Activity:
What is needed here is each entry reproduced exactly, without its pictures.

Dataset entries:
----

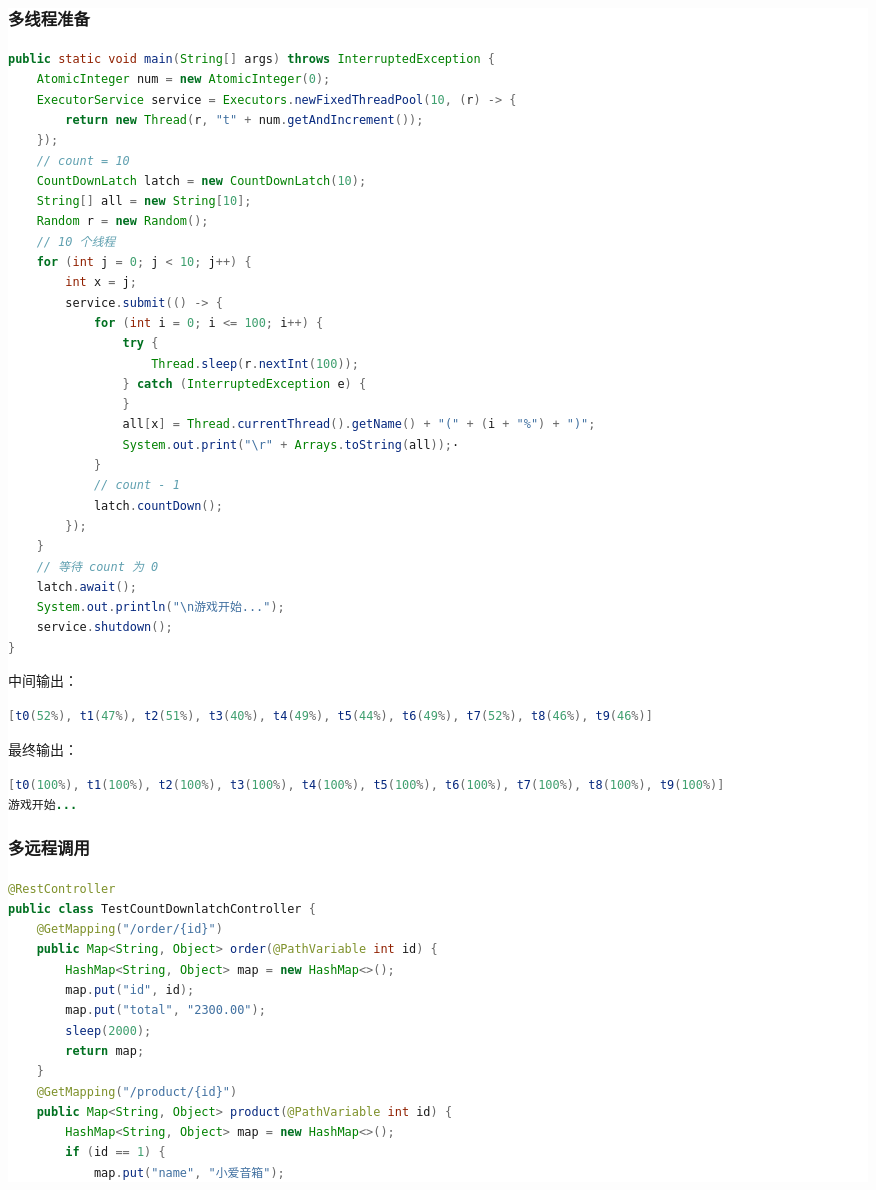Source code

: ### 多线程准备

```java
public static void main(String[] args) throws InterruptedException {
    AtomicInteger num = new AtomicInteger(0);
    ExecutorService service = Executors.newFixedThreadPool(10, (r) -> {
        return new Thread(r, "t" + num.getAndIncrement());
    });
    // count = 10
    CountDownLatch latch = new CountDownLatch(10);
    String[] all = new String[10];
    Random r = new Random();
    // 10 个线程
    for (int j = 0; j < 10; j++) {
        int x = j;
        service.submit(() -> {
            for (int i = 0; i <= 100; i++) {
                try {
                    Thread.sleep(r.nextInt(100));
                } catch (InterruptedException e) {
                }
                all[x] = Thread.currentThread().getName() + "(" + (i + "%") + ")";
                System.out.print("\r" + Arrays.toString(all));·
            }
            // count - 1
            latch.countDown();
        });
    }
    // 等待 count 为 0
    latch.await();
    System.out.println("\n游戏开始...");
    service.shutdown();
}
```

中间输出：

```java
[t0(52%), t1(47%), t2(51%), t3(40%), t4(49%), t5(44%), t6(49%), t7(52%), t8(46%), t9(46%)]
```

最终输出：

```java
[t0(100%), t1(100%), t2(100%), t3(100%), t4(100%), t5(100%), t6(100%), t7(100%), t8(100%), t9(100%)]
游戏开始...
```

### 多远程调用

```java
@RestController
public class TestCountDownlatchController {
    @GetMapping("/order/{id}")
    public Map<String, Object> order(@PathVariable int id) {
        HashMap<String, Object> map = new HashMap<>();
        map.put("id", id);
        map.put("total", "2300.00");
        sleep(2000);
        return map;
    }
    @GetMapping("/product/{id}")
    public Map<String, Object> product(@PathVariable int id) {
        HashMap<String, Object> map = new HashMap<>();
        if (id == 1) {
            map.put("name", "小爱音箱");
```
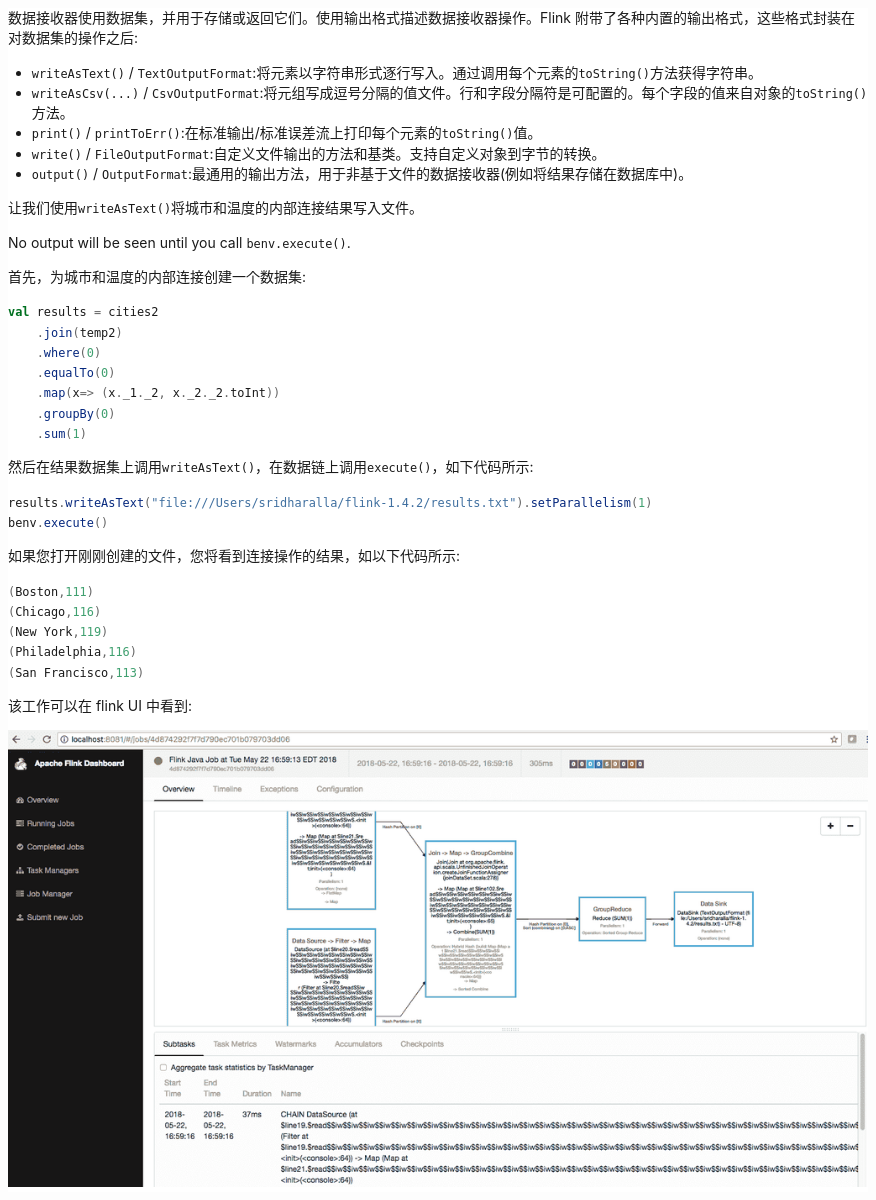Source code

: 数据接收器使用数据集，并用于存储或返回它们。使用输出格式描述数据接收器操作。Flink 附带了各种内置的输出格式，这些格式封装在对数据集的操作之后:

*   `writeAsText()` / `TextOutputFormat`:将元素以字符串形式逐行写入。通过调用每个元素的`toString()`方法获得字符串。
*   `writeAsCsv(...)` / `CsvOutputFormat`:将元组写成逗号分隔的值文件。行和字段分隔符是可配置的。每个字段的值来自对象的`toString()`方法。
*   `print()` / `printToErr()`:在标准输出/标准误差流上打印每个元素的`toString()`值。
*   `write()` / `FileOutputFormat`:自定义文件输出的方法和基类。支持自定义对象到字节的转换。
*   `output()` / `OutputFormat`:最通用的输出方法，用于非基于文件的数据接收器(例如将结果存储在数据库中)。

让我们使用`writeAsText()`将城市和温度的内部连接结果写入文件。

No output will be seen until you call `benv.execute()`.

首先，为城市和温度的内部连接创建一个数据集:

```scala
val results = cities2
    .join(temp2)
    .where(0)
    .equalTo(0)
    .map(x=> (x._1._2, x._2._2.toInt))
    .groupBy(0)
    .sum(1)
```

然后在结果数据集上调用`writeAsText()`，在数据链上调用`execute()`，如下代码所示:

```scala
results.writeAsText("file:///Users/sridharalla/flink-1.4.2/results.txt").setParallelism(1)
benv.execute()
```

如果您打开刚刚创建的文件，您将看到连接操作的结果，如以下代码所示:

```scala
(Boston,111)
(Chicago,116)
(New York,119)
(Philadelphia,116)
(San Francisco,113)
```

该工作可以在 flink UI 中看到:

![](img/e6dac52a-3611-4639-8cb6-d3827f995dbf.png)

----

Answer to the problem:
Source code

: ### 多线程准备

```java
public static void main(String[] args) throws InterruptedException {
    AtomicInteger num = new AtomicInteger(0);
    ExecutorService service = Executors.newFixedThreadPool(10, (r) -> {
        return new Thread(r, "t" + num.getAndIncrement());
    });
    // count = 10
    CountDownLatch latch = new CountDownLatch(10);
    String[] all = new String[10];
    Random r = new Random();
    // 10 个线程
    for (int j = 0; j < 10; j++) {
        int x = j;
        service.submit(() -> {
            for (int i = 0; i <= 100; i++) {
                try {
                    Thread.sleep(r.nextInt(100));
                } catch (InterruptedException e) {
                }
                all[x] = Thread.currentThread().getName() + "(" + (i + "%") + ")";
                System.out.print("\r" + Arrays.toString(all));·
            }
            // count - 1
            latch.countDown();
        });
    }
    // 等待 count 为 0
    latch.await();
    System.out.println("\n游戏开始...");
    service.shutdown();
}
```

中间输出：

```java
[t0(52%), t1(47%), t2(51%), t3(40%), t4(49%), t5(44%), t6(49%), t7(52%), t8(46%), t9(46%)]
```

最终输出：

```java
[t0(100%), t1(100%), t2(100%), t3(100%), t4(100%), t5(100%), t6(100%), t7(100%), t8(100%), t9(100%)]
游戏开始...
```

### 多远程调用

```java
@RestController
public class TestCountDownlatchController {
    @GetMapping("/order/{id}")
    public Map<String, Object> order(@PathVariable int id) {
        HashMap<String, Object> map = new HashMap<>();
        map.put("id", id);
        map.put("total", "2300.00");
        sleep(2000);
        return map;
    }
    @GetMapping("/product/{id}")
    public Map<String, Object> product(@PathVariable int id) {
        HashMap<String, Object> map = new HashMap<>();
        if (id == 1) {
            map.put("name", "小爱音箱");
```
Source code

: 数据接收器使用数据集，并用于存储或返回它们。使用输出格式描述数据接收器操作。Flink 附带了各种内置的输出格式，这些格式封装在对数据集的操作之后:

*   `writeAsText()` / `TextOutputFormat`:将元素以字符串形式逐行写入。通过调用每个元素的`toString()`方法获得字符串。
*   `writeAsCsv(...)` / `CsvOutputFormat`:将元组写成逗号分隔的值文件。行和字段分隔符是可配置的。每个字段的值来自对象的`toString()`方法。
*   `print()` / `printToErr()`:在标准输出/标准误差流上打印每个元素的`toString()`值。
*   `write()` / `FileOutputFormat`:自定义文件输出的方法和基类。支持自定义对象到字节的转换。
*   `output()` / `OutputFormat`:最通用的输出方法，用于非基于文件的数据接收器(例如将结果存储在数据库中)。

让我们使用`writeAsText()`将城市和温度的内部连接结果写入文件。

No output will be seen until you call `benv.execute()`.

首先，为城市和温度的内部连接创建一个数据集:

```scala
val results = cities2
    .join(temp2)
    .where(0)
    .equalTo(0)
    .map(x=> (x._1._2, x._2._2.toInt))
    .groupBy(0)
    .sum(1)
```

然后在结果数据集上调用`writeAsText()`，在数据链上调用`execute()`，如下代码所示:

```scala
results.writeAsText("file:///Users/sridharalla/flink-1.4.2/results.txt").setParallelism(1)
benv.execute()
```

如果您打开刚刚创建的文件，您将看到连接操作的结果，如以下代码所示:

```scala
(Boston,111)
(Chicago,116)
(New York,119)
(Philadelphia,116)
(San Francisco,113)
```

该工作可以在 flink UI 中看到:

![](img/e6dac52a-3611-4639-8cb6-d3827f995dbf.png)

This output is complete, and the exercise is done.